STUDY MATERIAL:
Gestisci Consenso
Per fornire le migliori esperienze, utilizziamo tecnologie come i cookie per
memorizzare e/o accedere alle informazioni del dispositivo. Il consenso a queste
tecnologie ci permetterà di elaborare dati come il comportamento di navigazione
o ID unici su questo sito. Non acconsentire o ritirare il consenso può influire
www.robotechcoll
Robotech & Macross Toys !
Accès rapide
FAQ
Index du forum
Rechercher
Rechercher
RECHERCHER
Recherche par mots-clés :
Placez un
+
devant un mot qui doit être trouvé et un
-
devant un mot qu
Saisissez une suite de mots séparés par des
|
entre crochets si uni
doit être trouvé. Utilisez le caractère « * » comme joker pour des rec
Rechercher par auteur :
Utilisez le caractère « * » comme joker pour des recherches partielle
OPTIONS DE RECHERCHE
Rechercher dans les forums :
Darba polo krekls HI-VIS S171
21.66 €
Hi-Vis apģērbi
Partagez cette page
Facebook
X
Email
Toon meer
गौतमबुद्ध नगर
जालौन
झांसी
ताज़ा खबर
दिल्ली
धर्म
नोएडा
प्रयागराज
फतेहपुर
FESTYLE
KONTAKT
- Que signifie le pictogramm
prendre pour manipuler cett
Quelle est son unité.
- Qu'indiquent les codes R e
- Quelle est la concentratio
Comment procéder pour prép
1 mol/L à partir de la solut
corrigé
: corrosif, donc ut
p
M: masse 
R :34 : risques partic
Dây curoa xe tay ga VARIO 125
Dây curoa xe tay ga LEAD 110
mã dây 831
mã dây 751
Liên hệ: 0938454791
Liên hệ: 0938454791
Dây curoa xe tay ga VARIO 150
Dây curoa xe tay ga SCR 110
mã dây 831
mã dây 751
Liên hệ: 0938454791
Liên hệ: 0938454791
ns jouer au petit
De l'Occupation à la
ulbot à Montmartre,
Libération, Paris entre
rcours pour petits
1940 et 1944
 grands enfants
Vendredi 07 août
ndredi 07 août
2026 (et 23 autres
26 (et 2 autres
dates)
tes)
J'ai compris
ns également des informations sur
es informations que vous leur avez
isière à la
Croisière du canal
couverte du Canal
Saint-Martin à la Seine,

WORK TASK: Search the entries for the word "VARIO", then list each line that holds it.

WRITTEN SOLUTION:
Dây curoa xe tay ga VARIO 125
Dây curoa xe tay ga VARIO 150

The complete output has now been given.